Families of Harlem triple-murder victims eye suspect


Curses whispered by relatives and friends of victims in a triple murder broke out as the alleged executioner appeared in State Supreme Court in Manhattan on Tuesday.

Roberto Nunez, 31, was accused of executing two men with single shots to the head and a third victim with three shots to the arm and torso with a .38 caliber revolver on June 7.  Police said that Nunez was caught on a security camera exiting from the rear seat of a gray 2009 BMW sedan parked on West 122nd Street in Harlem, across from Columbia University.  The three bodies were later discovered by a pedestrian.

Prosecutors said Nunez allegedly killed Amaury Rodriguez, 30, the owner of the car, Herberto Suazo, 26, seated in the front-passenger seat, and Luis Catalan, 25. Both Rodriguez and Suazo were shot once in the head, but Catalan, who was sitting next to the alleged murderer, received fatal defensive wounds in the arm and body.

Early police reports said that the slayings were possibly drug related, according to the New York Post.

But Catalan’s mother, Norma Castellar, resented the implication that her son was involved with drugs.  “I raised my child well,” said Castellar, who added that she raised her son as a single mother and was very close with him.  “We were a hard working family.”

Photos from surveillance video police used in probe of triple slaying. Source: NYPD.

“My son was affiliated with the music industry,” not drugs, she said.

Castellar said police and the media had tarnished her son’s name, and she’s been trying to re-associate his name with a peaceful message since the grisly murder.

Catalan was a hip-hop performer who went by the name “Banga,” his mother said. Since his death, free run 4.0 v3 femmes Castellar has adapted the stage name as an acronym for an organization that she started: BANGA, which stands for Bringing About National Gun Awareness.

Nunez was seen on multiple security cameras in the vicinity where the bodies were discovered, according to police, including in front of a Harlem police station and allegedly throwing away a blood-soaked T-shirt.

He was picked up by police officers in the Bronx, 16 days after the slayings, and after some security footage allegedly showing Nunez was released to the public.  Authorities asserted in court documents that Nunez boasted about his new fame, reportedly telling police, “I saw myself on TV.”

“It was like he was parading himself around,” Castellar said, adding that he entered the courtroom with a similar arrogance.  “He walked out with this little smirk,” she said.  “… He comes out with no worry in the world.”

She added: “He has to be some kind of a monster.”
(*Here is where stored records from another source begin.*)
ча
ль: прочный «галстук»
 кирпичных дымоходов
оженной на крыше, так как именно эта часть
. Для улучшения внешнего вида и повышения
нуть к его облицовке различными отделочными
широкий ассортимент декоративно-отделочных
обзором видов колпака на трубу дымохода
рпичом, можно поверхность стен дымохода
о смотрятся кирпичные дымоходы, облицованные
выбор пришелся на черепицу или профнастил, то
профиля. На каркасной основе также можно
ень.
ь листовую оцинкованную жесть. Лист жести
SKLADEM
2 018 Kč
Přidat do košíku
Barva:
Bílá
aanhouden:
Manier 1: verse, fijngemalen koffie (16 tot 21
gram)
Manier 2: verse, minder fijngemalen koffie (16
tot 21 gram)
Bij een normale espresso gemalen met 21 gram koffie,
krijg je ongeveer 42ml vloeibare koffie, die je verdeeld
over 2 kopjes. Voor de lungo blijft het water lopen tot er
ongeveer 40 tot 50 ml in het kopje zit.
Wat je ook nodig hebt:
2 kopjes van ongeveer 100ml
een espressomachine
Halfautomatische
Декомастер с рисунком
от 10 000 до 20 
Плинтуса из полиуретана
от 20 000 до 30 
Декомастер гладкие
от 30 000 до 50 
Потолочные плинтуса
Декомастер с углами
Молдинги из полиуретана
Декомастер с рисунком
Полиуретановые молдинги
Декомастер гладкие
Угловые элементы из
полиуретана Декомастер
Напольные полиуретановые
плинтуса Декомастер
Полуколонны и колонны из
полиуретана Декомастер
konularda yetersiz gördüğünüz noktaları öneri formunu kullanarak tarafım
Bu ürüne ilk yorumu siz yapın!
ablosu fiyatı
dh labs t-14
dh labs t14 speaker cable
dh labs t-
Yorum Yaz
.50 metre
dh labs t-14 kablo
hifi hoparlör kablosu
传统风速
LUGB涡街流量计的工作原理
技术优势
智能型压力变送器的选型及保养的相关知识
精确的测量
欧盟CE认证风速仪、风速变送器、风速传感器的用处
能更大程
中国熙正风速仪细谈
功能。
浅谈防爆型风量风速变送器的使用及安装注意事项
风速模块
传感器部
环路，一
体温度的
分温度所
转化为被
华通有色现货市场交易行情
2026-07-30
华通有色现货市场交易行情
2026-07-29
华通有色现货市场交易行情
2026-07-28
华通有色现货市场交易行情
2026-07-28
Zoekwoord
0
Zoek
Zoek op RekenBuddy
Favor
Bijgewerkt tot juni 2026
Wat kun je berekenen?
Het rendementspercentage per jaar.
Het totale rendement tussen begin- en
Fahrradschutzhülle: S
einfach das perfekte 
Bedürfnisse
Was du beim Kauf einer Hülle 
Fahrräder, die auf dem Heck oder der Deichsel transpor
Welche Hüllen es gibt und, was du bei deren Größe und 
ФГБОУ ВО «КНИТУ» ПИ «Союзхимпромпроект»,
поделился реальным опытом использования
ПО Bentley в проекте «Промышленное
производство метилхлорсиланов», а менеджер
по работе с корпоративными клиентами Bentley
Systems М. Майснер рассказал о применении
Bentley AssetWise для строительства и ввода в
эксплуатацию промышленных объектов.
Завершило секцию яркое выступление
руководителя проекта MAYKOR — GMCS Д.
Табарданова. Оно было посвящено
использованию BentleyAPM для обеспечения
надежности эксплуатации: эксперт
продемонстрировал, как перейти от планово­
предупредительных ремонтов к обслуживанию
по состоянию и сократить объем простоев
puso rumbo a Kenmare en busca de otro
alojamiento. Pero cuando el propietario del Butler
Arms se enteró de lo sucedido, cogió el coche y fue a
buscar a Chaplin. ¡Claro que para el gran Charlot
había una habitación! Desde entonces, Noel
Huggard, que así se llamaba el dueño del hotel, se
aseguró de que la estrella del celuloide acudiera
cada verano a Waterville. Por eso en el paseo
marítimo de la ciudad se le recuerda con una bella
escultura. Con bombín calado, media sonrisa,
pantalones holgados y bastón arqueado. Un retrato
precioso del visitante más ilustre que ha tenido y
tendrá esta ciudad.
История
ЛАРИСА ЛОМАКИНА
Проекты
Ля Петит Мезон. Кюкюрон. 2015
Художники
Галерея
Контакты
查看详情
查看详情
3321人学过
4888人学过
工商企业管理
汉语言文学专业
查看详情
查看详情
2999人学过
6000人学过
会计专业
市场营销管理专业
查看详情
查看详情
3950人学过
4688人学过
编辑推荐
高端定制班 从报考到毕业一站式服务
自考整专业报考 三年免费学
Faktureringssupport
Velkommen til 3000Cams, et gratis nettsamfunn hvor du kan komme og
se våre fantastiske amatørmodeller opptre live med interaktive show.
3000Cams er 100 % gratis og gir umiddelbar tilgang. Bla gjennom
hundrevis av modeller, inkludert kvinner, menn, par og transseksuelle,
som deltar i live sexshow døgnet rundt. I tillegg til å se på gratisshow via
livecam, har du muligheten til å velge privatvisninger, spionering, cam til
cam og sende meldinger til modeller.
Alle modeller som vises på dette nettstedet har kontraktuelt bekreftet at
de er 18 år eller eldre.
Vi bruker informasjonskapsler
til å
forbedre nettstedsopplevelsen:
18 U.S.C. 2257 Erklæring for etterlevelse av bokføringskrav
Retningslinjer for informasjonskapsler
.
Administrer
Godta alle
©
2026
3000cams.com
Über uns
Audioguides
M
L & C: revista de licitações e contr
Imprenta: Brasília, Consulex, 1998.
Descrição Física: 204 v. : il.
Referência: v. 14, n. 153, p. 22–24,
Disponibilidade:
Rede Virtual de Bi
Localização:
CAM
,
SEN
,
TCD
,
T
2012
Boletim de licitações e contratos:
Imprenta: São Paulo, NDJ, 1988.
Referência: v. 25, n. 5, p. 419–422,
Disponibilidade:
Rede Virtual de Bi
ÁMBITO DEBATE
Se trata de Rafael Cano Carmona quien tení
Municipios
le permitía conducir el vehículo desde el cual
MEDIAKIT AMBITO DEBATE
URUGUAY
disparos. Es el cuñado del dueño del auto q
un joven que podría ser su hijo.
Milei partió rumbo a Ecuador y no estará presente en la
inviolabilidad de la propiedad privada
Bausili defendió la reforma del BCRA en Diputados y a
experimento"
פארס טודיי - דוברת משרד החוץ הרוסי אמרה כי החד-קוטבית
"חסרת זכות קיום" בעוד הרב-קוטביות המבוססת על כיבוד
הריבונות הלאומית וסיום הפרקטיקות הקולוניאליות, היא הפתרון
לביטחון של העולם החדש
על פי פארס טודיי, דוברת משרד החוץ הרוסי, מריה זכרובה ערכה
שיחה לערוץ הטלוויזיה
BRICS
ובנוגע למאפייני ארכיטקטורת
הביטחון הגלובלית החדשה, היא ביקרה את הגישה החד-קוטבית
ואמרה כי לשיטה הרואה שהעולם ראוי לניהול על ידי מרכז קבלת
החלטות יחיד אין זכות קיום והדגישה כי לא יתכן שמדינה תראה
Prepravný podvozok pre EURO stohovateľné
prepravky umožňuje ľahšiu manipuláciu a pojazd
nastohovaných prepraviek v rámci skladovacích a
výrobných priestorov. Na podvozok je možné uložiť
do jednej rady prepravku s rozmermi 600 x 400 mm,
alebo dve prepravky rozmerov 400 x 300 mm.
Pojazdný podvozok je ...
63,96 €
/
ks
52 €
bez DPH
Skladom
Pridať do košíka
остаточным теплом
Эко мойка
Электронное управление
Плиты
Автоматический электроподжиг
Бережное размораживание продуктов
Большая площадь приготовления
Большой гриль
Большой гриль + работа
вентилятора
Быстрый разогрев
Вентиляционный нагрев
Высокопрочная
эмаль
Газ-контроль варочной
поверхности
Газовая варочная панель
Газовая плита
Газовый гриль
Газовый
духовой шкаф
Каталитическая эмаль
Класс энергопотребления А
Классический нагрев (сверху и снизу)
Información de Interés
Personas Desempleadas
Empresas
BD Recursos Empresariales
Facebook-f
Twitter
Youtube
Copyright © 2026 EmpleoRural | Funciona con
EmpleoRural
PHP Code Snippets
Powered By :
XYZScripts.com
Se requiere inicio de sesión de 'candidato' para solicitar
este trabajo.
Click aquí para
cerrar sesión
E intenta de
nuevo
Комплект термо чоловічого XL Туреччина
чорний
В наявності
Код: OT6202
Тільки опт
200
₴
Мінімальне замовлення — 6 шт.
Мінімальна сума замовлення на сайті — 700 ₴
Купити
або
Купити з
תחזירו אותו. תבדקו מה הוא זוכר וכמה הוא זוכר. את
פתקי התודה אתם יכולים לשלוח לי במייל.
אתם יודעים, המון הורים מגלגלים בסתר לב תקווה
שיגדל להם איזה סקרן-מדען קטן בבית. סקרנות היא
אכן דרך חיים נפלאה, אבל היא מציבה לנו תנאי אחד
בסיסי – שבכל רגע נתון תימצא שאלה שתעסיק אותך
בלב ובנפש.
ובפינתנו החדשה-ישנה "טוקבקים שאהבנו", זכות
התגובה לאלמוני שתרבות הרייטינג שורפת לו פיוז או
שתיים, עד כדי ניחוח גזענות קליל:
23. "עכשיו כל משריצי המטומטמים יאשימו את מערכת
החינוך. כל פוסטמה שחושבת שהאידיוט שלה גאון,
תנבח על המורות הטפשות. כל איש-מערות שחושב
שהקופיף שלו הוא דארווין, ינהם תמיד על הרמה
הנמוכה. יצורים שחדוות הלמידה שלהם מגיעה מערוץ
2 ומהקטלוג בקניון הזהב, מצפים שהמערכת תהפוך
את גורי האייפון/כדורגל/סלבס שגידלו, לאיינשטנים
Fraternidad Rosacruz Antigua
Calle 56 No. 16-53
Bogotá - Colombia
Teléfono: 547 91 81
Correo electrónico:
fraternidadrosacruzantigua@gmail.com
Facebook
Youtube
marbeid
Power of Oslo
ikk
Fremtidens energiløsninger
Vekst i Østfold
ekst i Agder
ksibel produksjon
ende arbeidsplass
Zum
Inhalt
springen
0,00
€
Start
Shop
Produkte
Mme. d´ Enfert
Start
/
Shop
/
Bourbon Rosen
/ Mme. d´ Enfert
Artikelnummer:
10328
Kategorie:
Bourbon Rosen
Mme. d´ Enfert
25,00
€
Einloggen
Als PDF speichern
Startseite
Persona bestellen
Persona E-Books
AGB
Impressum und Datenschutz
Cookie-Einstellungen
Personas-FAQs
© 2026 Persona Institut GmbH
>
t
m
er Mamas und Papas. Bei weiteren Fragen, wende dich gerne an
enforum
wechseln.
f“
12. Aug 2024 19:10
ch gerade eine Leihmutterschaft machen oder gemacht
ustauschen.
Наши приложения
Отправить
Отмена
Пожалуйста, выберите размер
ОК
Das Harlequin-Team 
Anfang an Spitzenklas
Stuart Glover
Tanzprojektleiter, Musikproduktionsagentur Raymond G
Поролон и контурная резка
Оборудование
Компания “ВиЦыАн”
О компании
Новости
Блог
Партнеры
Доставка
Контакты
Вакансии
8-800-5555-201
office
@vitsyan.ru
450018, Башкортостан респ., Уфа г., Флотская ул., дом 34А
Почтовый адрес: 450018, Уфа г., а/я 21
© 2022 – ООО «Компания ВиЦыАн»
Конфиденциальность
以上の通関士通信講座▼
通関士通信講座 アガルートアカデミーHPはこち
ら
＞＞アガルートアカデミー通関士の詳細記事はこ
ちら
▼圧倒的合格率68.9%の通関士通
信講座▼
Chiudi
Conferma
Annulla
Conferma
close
Nunez, his neck tattoo peaking out from beneath his orange jumpsuit, was only briefly in court as Acting State Supreme Court Justice Thomas Farber opened by saying, “This case is really trial ready.”

Farber set the trial to begin on May 21.  Nunez’s attorney was not present at court with his client; another lawyer filled in.

“He should be tried for not only killing those three boys, but killing me and killing my family,” Castellar said as she wiped away the tears streaming down her face.  “And I’m sure the families of the two other boys feel the same.”

She added:  “He will never feel the pain that I’m feeling. He took away my best friend.”

At top: Photo of .38-cal. handgun allegedly used in triple slaying. Source: NYPD.